Question

What is the correct relation between normality $\left( {\text{N}} \right)$ ${\text{&}}$ molarity $\left( {\text{M}} \right)$ of ${K_2}C{r_2}{O_7}$ acting as an oxidizing agent in acidic medium.
A) $N = 6M$
B) $M = 6N$
C) $N = 3M$
D) $M = 3N$

Answer 1

Hint: The reagent ${K_2}C{r_2}{O_7}$ acts as an oxidizing agent that means it itself gets reduced which will lead to loss of electrons. One can write a reaction equation for this and try to put that relationship in the equation of relation between normality and molarity.

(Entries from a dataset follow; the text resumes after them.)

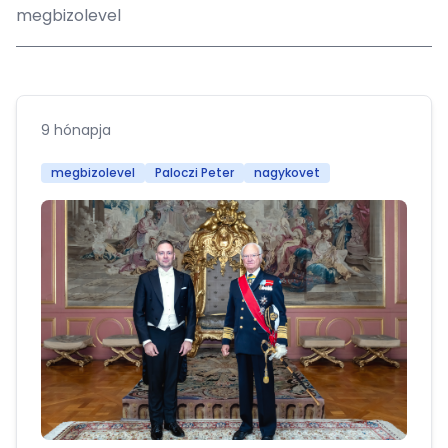
megbizolevel
9 hónapja
megbizolevel
Paloczi Peter
nagykovet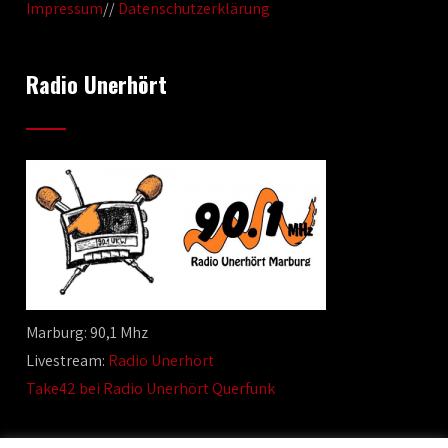
Impressum
//
Datenschutzerklärung
Radio Unerhört
Marburg: 90,1 Mhz
Livestream:
Radio Unerhört
Take42 bei Radio Unerhört Querfunk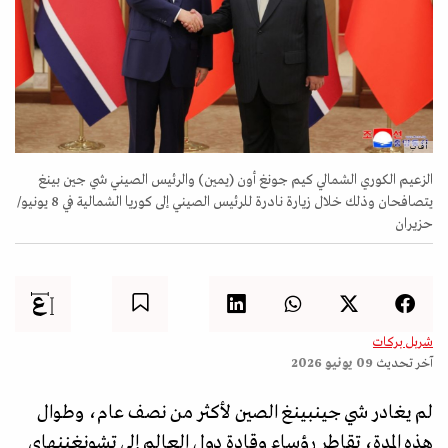
أ ف ب
الزعيم الكوري الشمالي كيم جونغ أون (يمين) والرئيس الصيني شي جين بينغ
يتصافحان وذلك خلال زيارة نادرة للرئيس الصيني إلى كوريا الشمالية في 8 يونيو/
حزيران
شربل بركات
آخر تحديث
09 يونيو 2026
لم يغادر شي جينبينغ الصين لأكثر من نصف عام، وطوال
هذه المدة، تقاطر رؤساء وقادة دول العالم إلى تشونغننهاي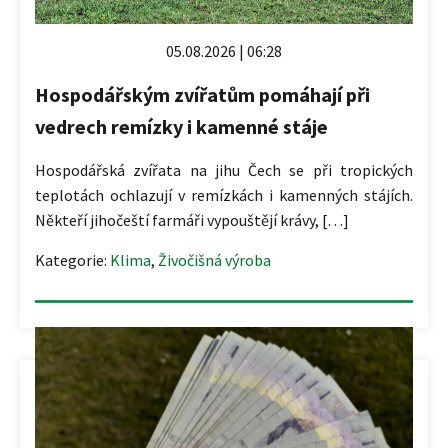
05.08.2026 | 06:28
Hospodářským zvířatům pomáhají při
vedrech remízky i kamenné stáje
Hospodářská zvířata na jihu Čech se při tropických
teplotách ochlazují v remízkách i kamenných stájích.
Někteří jihočeští farmáři vypouštějí krávy, […]
Kategorie:
Klima
,
Živočišná výroba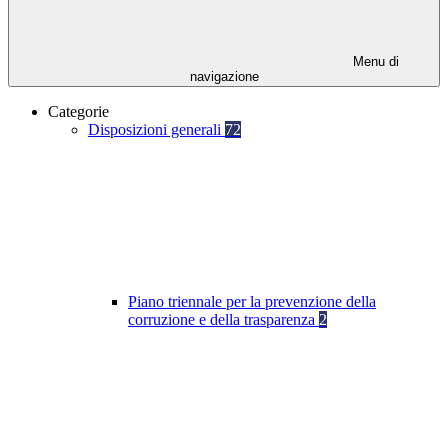
Menu di
navigazione
Categorie
Disposizioni generali
72
Piano triennale per la prevenzione della
corruzione e della trasparenza
2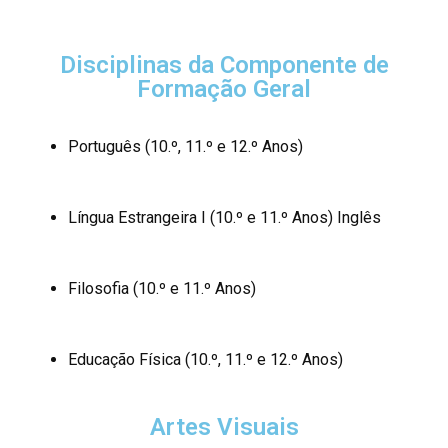
Disciplinas da Componente de
Formação Geral
Português (10.º, 11.º e 12.º Anos)
Língua Estrangeira I (10.º e 11.º Anos) Inglês
Filosofia (10.º e 11.º Anos)
Educação Física (10.º, 11.º e 12.º Anos)
Artes Visuais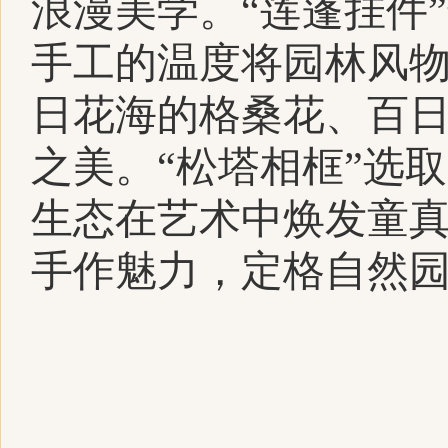
浪漫美学。“莲蓬挂件
手工的温度将园林风物
日花海的格桑花、百
之美。“松塔相框”选
生态在艺术中焕发童
手作魅力，定格自然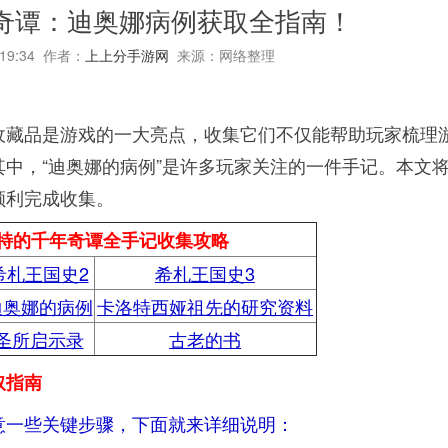
奇谭：迪奥娜病例获取全指南！
:19:34 作者：
上上分手游网
来源：网络整理
收藏品是游戏的一大亮点，收集它们不仅能帮助玩家梳理
中，“迪奥娜的病例”是许多玩家关注的一件手记。本文
顺利完成收集。
特的千年奇谭全手记收集攻略
希札王国史2
希札王国史3
迪奥娜的病例
卡洛特西娅祖先的研究资料
圣所启示录
古老的书
取指南
意一些关键步骤，下面就来详细说明：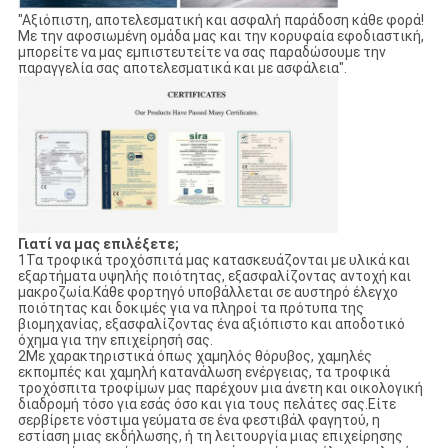
"Αξιόπιστη, αποτελεσματική και ασφαλή παράδοση κάθε φορά!
Με την αφοσιωμένη ομάδα μας και την κορυφαία εφοδιαστική,
μπορείτε να μας εμπιστευτείτε να σας παραδώσουμε την
παραγγελία σας αποτελεσματικά και με ασφάλεια".
Γιατί να μας επιλέξετε;
1Τα τροφικά τροχόσπιτά μας κατασκευάζονται με υλικά και
εξαρτήματα υψηλής ποιότητας, εξασφαλίζοντας αντοχή και
μακροζωία.Κάθε φορτηγό υποβάλλεται σε αυστηρό έλεγχο
ποιότητας και δοκιμές για να πληροί τα πρότυπα της
βιομηχανίας, εξασφαλίζοντας ένα αξιόπιστο και αποδοτικό
όχημα για την επιχείρησή σας.
2Με χαρακτηριστικά όπως χαμηλός θόρυβος, χαμηλές
εκπομπές και χαμηλή κατανάλωση ενέργειας, τα τροφικά
τροχόσπιτα τροφίμων μας παρέχουν μια άνετη και οικολογική
διαδρομή τόσο για εσάς όσο και για τους πελάτες σας.Είτε
σερβίρετε νόστιμα γεύματα σε ένα φεστιβάλ φαγητού, η
εστίαση μιας εκδήλωσης, ή τη λειτουργία μιας επιχείρησης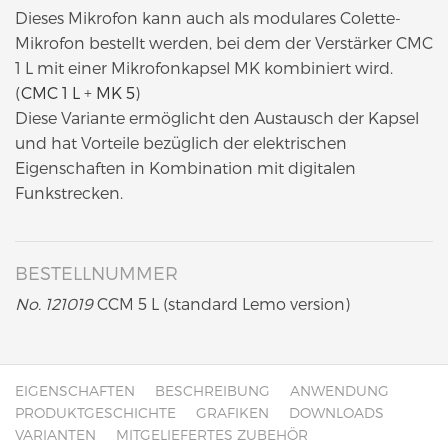
Dieses Mikrofon kann auch als modulares Colette-
Mikrofon bestellt werden, bei dem der Verstärker CMC
1 L mit einer Mikrofonkapsel MK kombiniert wird.
(
CMC 1 L
+
MK 5
)
Diese Variante ermöglicht den Austausch der Kapsel
und hat Vorteile bezüglich der elektrischen
Eigenschaften in Kombination mit digitalen
Funkstrecken.
BESTELLNUMMER
No. 121019
CCM 5 L (standard Lemo version)
EIGENSCHAFTEN
BESCHREIBUNG
ANWENDUNG
PRODUKTGESCHICHTE
GRAFIKEN
DOWNLOADS
VARIANTEN
MITGELIEFERTES ZUBEHÖR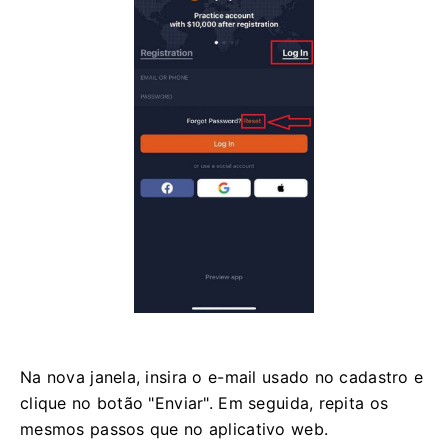
Na nova janela, insira o e-mail usado no cadastro e
clique no botão "Enviar". Em seguida, repita os
mesmos passos que no aplicativo web.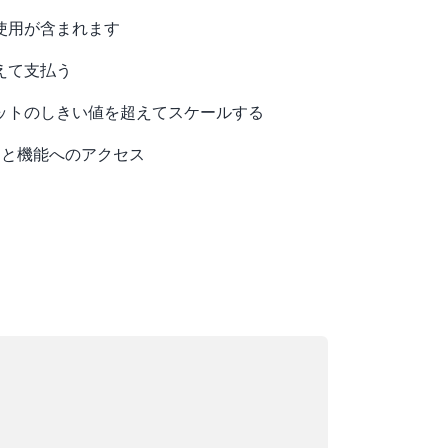
使用が含まれます
えて支払う
ットのしきい値を超えてスケールする
ビスと機能へのアクセス
ード中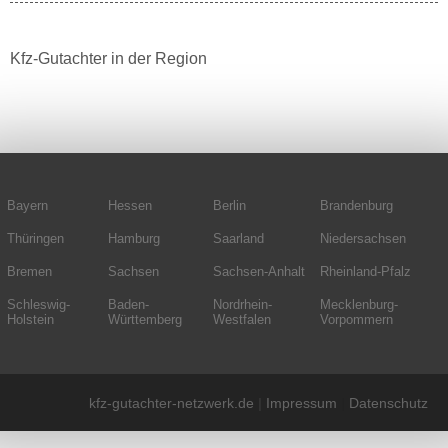
Kfz-Gutachter in der Region
Bayern
Hessen
Berlin
Brandenburg
Thüringen
Hamburg
Saarland
Niedersachsen
Bremen
Sachsen
Sachsen-Anhalt
Rheinland-Pfalz
Schleswig-
Baden-
Nordrhein-
Mecklenburg-
Holstein
Württemberg
Westfalen
Vorpommern
kfz-gutachter-netzwerk.de
|
Impressum
|
Datenschutz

Complete step by step answer:
1) First of all we will discuss the formula which gives a relation between normality and molarity.
$Normality{\text{ }} = {\text{ }}molarity{\text{ }} \times {\text{ }}n{\text{ factor}}$
2) Now let us write the chemical conversion equation for ${K_2}C{r_2}{O_7}$ when it oxidizes other molecules and gets reduced itself.
${K_2}C{r_2}{O_7}\xrightarrow{{}}C{r^{ + 3}}$
The $C{r^{ + 3}}$ form is a reduced form where the ${K_2}C{r_2}{O_7}$ loses electrons to other molecules which means it oxidizes other molecules. The ${\text{ + 3}}$ charge shows that electrons have been donated or lost which shows oxidation has been done and it also indicates the oxidation state of the Cr ion.
3) Now let's calculate the oxidation state of Cr in the molecule ${K_2}C{r_2}{O_7}$ as below,
In ${K_2}C{r_2}{O_7}$ molecule, the potassium has +1 oxidation state and the oxygen has -2 oxidation state and to find out the oxidation state of Cr lets take that value as x,
$\left( {2 \times + 1} \right) + \left( {2 \times x} \right) + \left( {7 \times - 2} \right) = 0$
Now let's calculate the equation,
$2 + 2x - 14 = 0$
By doing the subtraction we get,
$2x - 12 = 0$
By changing side we get,
$2x = + 12$
By changing the side the numerator 2 will go to the denominator,
$x = \dfrac{{ + 12}}{2}$
$x = + 6$
Therefore, the oxidation state of the Cr in ${K_2}C{r_2}{O_7}$ is ${\text{ + 6}}$ and it changes to ${\text{ + 3}}$ in the product.
Hence, we can say that the change of oxidation state of Cr is ${\text{ + 3}}$.
4) Now the change of oxidation state for one Cr is +3 and the molecule ${K_2}C{r_2}{O_7}$ has two Cr atoms hence the total change of oxidation state of Cr is ${\text{ + 6}}$.
5) Now the value we got ${\text{ + 6}}$ is the value of n factor and lets put this value in the normality-molarity relation equation we get,
$Normality{\text{ }} = {\text{ }}molarity{\text{ }} \times {\text{ }}n{\text{ factor}}$
$N = 6 \times M$
6) Therefore, the correct relation between normality $\left( {\text{N}} \right)$ ${\text{&}}$ molarity $\left( {\text{M}} \right)$ of ${K_2}C{r_2}{O_7}$ acting as an oxidizing agent in acidic medium is $N = 6M$ which shows option A as the correct choice.
Therefore, the correct option is A.

Note:
The gain of electrons and loss of oxygen atoms is called reduction. The loss of electrons and gain of oxygen atom is called oxidation. An oxidizing agent oxidizes others and gets reduced itself.